Segment Start: Dataset

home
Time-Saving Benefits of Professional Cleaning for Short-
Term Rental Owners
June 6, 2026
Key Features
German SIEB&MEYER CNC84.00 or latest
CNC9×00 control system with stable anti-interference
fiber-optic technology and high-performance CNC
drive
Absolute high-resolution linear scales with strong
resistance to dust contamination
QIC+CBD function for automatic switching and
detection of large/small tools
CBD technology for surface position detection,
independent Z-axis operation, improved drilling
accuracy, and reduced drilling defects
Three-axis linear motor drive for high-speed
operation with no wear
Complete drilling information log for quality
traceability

Segment End: Dataset
Segment Start: Dataset

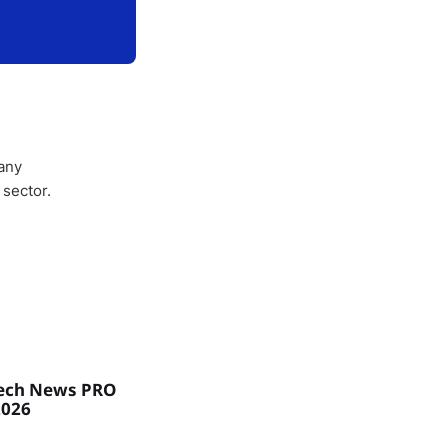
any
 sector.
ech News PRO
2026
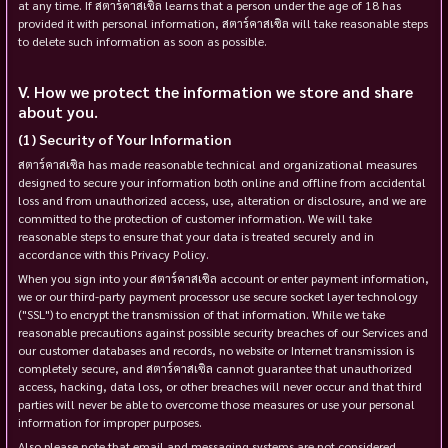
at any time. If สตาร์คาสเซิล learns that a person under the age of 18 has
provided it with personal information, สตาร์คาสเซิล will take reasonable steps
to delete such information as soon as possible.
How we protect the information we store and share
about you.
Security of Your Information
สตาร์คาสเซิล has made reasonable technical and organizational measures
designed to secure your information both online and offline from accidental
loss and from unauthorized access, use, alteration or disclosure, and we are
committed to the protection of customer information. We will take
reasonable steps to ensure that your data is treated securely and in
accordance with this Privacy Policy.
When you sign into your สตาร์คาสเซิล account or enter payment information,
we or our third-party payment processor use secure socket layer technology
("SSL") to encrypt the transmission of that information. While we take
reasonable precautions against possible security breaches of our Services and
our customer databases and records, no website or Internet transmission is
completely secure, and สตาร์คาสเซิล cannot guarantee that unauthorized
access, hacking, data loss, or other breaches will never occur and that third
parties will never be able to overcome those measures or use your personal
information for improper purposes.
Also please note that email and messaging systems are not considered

Segment End: Dataset
Segment Start: Dataset

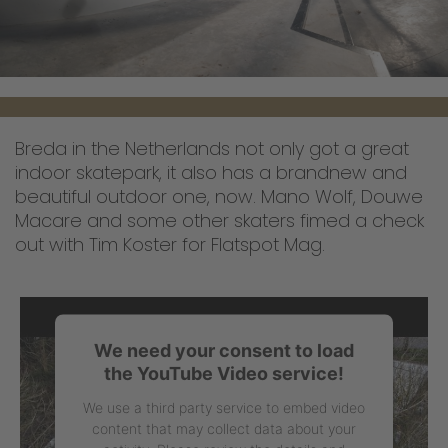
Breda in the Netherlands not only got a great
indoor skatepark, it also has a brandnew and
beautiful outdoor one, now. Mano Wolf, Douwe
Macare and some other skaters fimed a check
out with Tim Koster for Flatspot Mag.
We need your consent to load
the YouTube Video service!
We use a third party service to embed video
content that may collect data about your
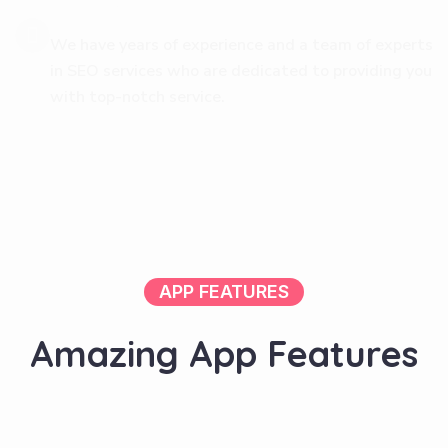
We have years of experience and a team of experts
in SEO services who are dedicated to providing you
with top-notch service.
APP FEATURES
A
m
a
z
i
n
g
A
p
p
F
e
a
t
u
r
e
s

Segment End: Dataset

* _The task_
From the line that has "loss and from" through the line that has "accordance with this Privacy Policy.", copy every line exactly as it appears above, and leave out all others.

* _Answer to this problem_
loss and from unauthorized access, use, alteration or disclosure, and we are
committed to the protection of customer information. We will take
reasonable steps to ensure that your data is treated securely and in
accordance with this Privacy Policy.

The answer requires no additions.